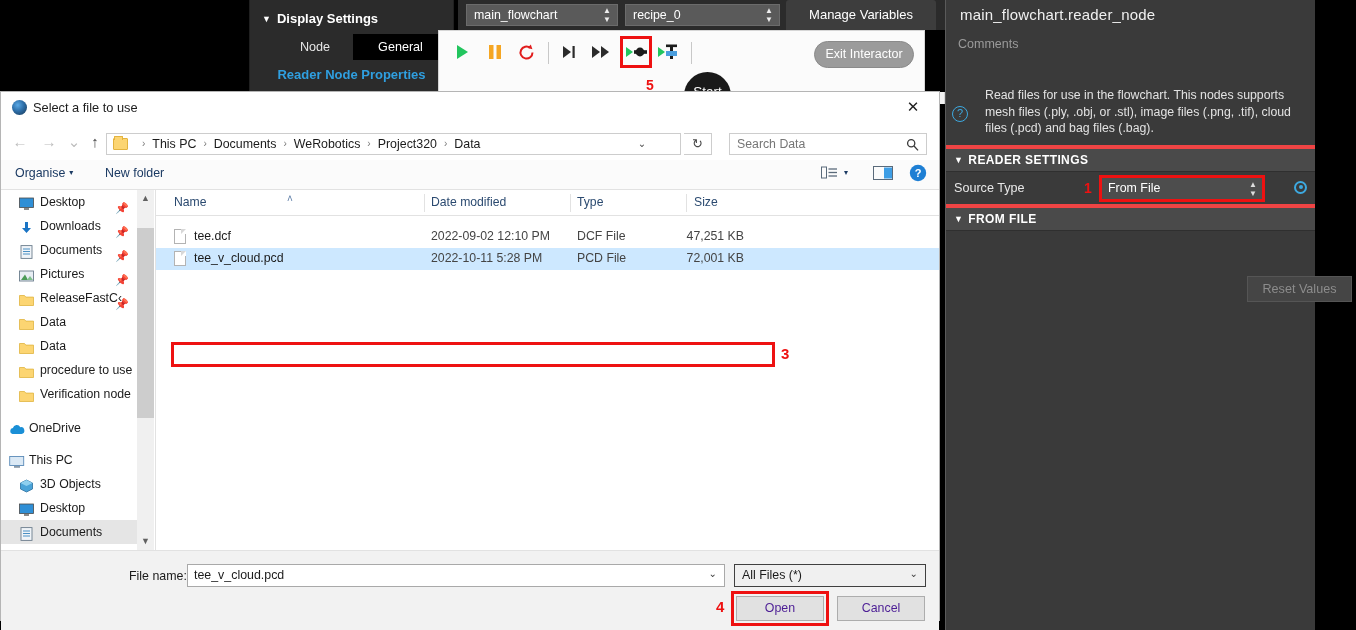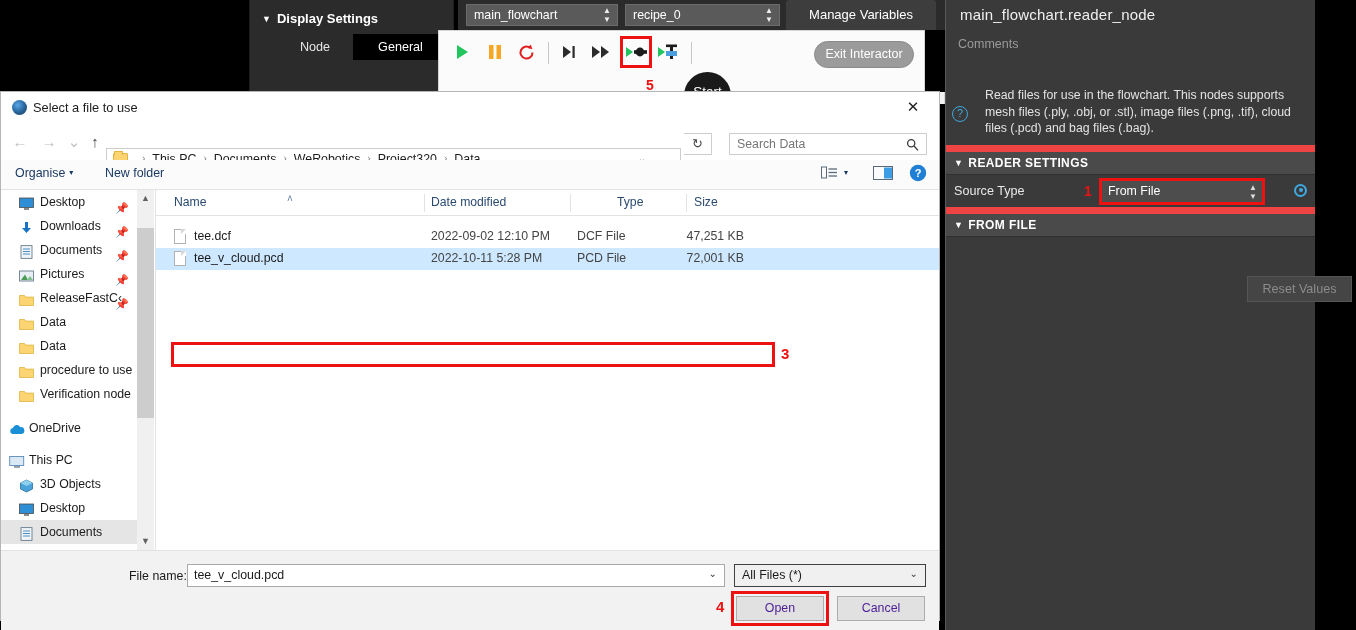"Reader Node Properties" div.disp-props { html: none -> <div>Reader Node Properties</div> }
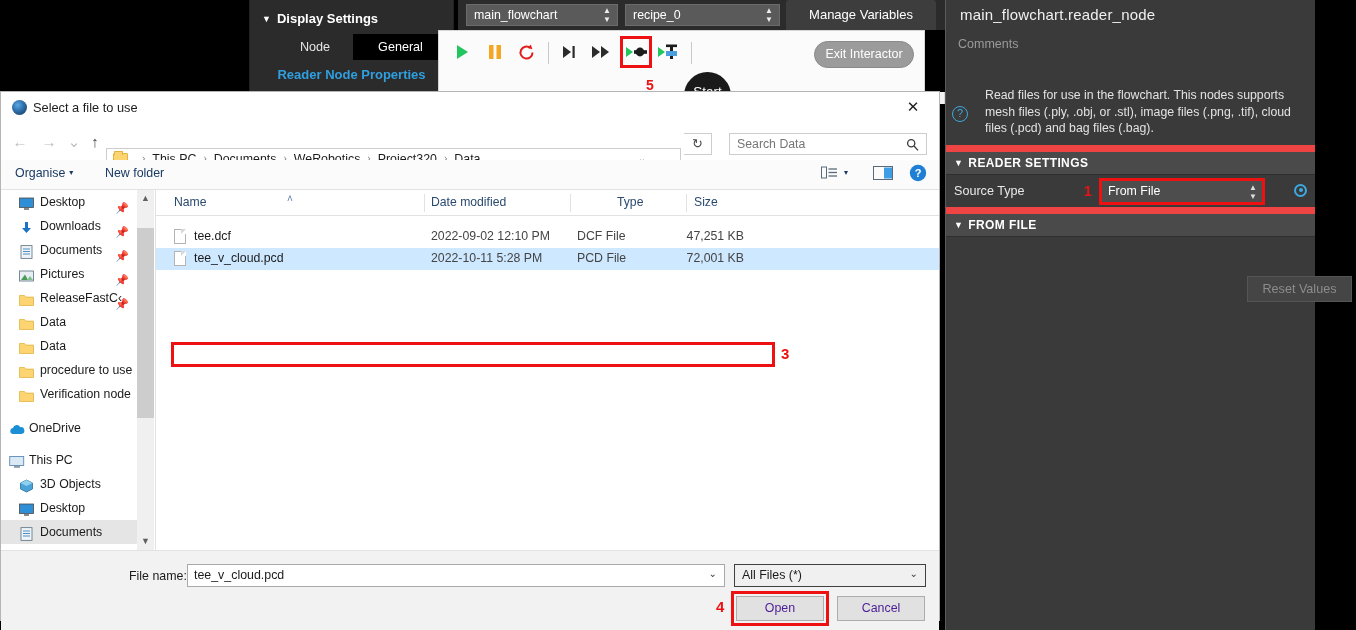"› This PC › Documents" .addr-bar { margin-top: 15px -> none }
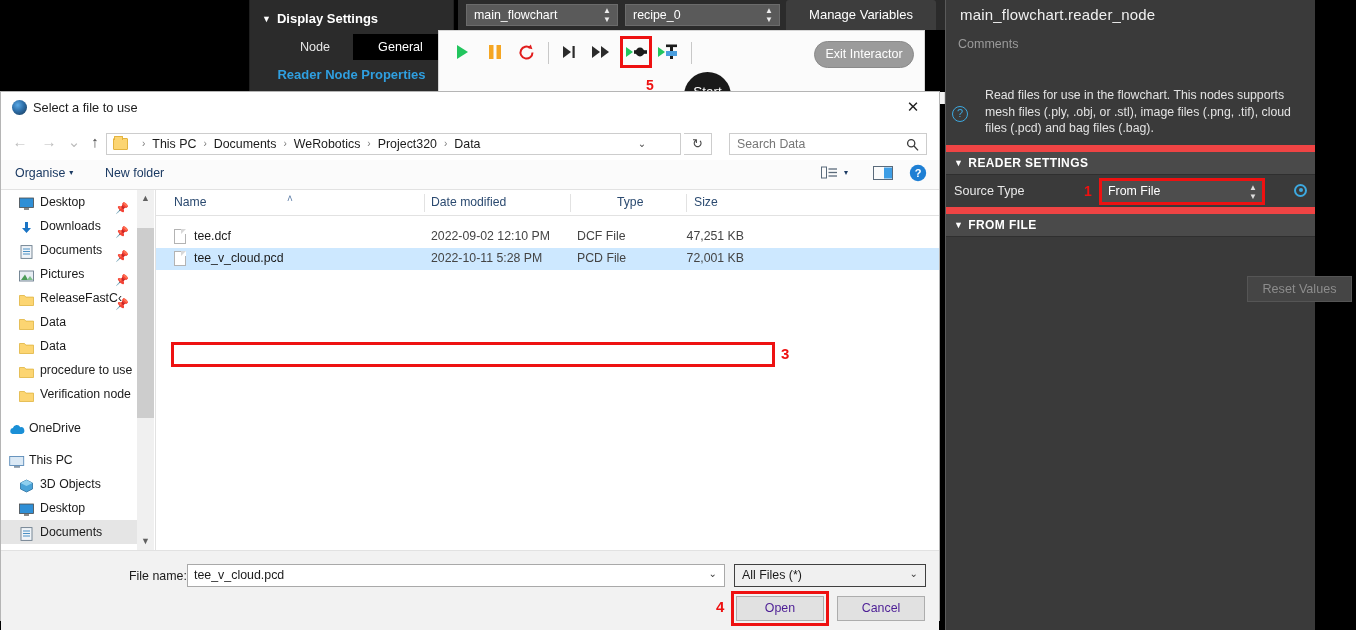"▼ READER SETTINGS" .rp-section-header { border-top: 7px solid #ef4444 -> 4px solid #ef4444 }
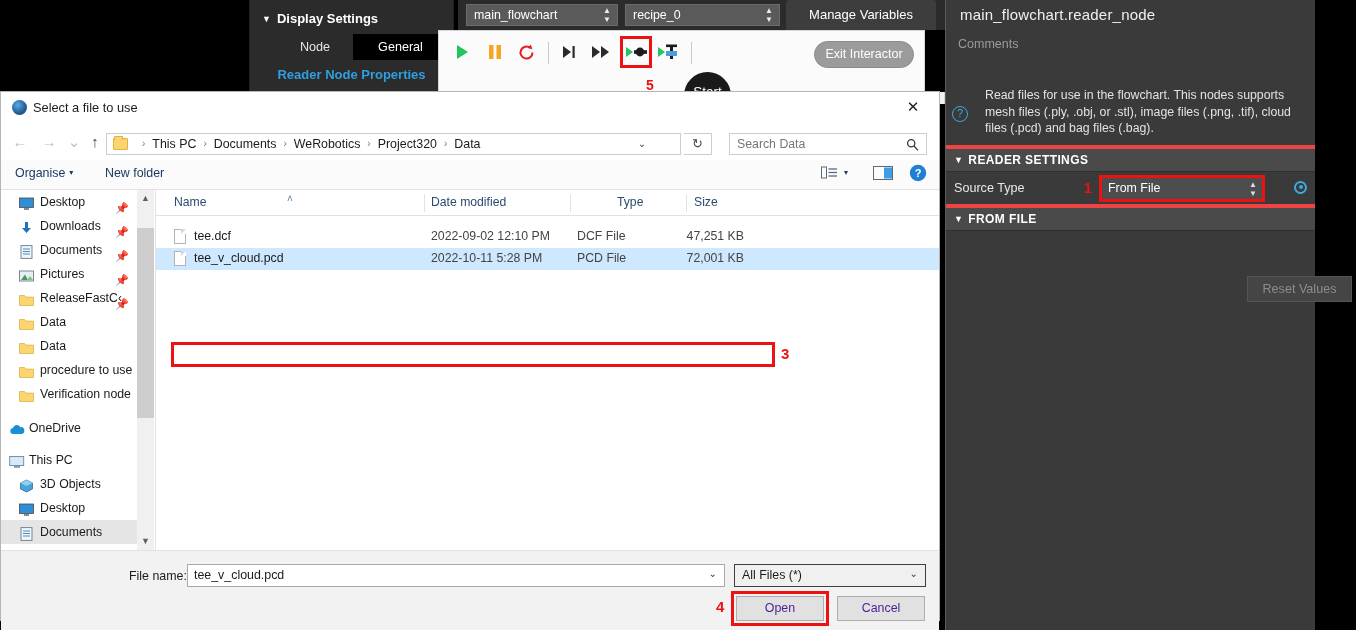"Type" div.col { margin-left: 40px -> none }
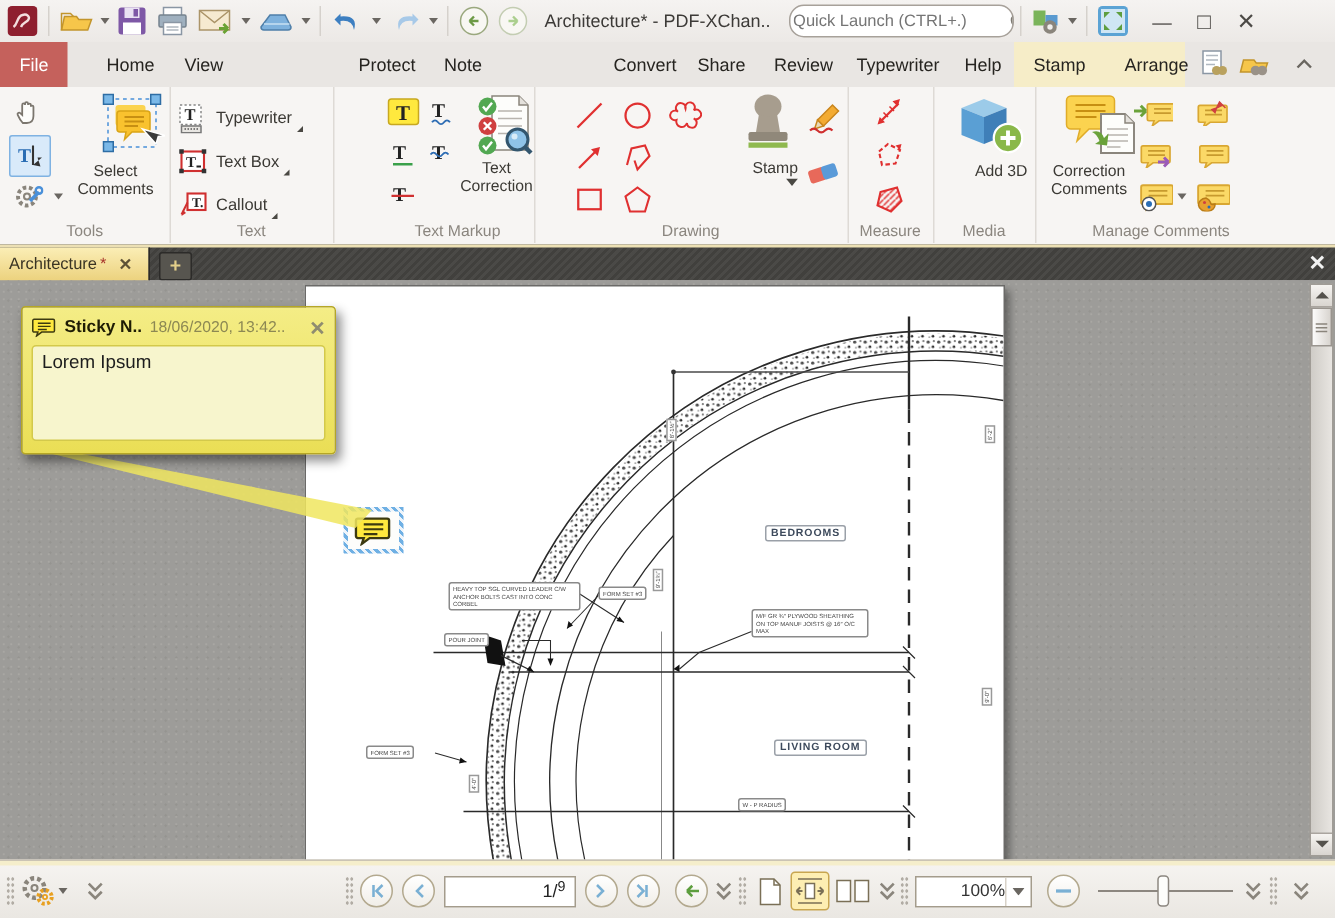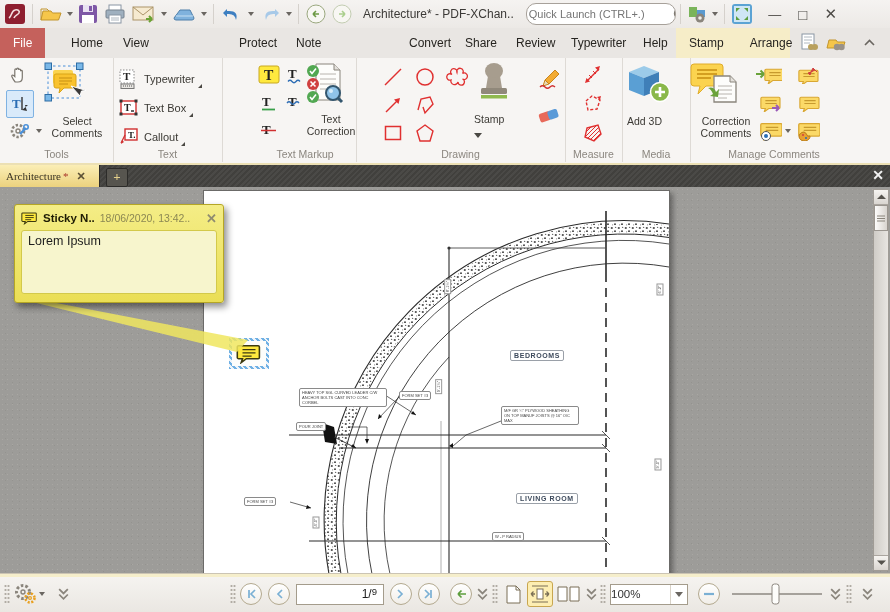"Select Comments" .bigbtn { align-items: flex-start -> flex-end; gap: 7px -> none }
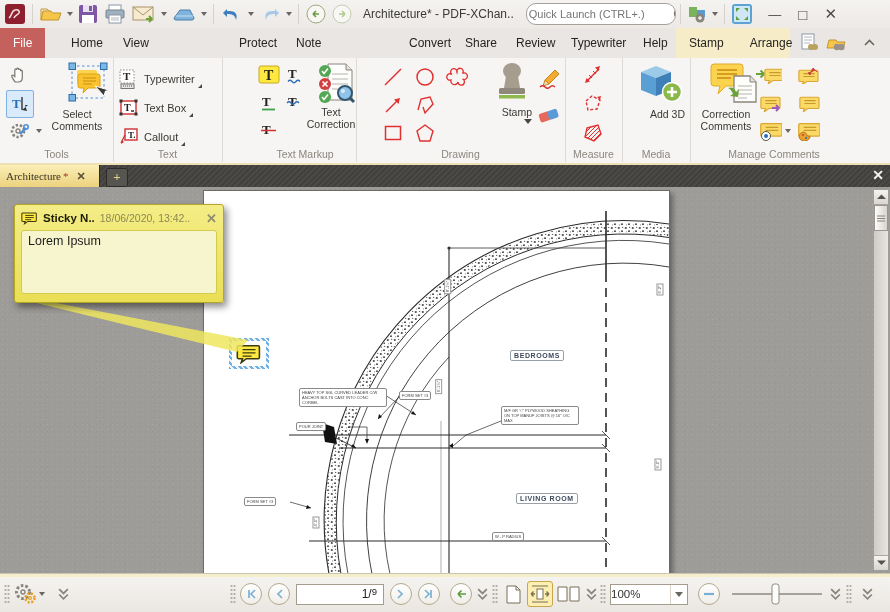"Architecture" #doctabs { font-family: Liberation Serif, serif -> none }
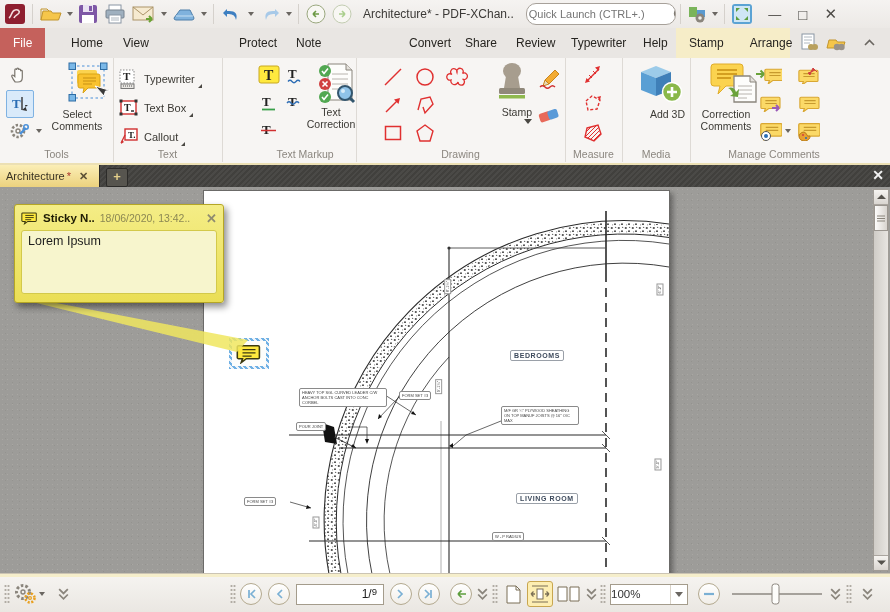"100%" #zoombox .zlabel { text-align: none -> right }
═══
> [PROMPT]: Transcribe each line of the material above verbatim, but do not include the images.

> [REPLY]:
"Reader Node Properties" div.disp-props { html: none -> <div>Reader Node Properties</div> }
"› This PC › Documents" .addr-bar { margin-top: 15px -> none }
"▼ READER SETTINGS" .rp-section-header { border-top: 7px solid #ef4444 -> 4px solid #ef4444 }
"Type" div.col { margin-left: 40px -> none }
"Select Comments" .bigbtn { align-items: flex-start -> flex-end; gap: 7px -> none }
"Architecture" #doctabs { font-family: Liberation Serif, serif -> none }
"100%" #zoombox .zlabel { text-align: none -> right }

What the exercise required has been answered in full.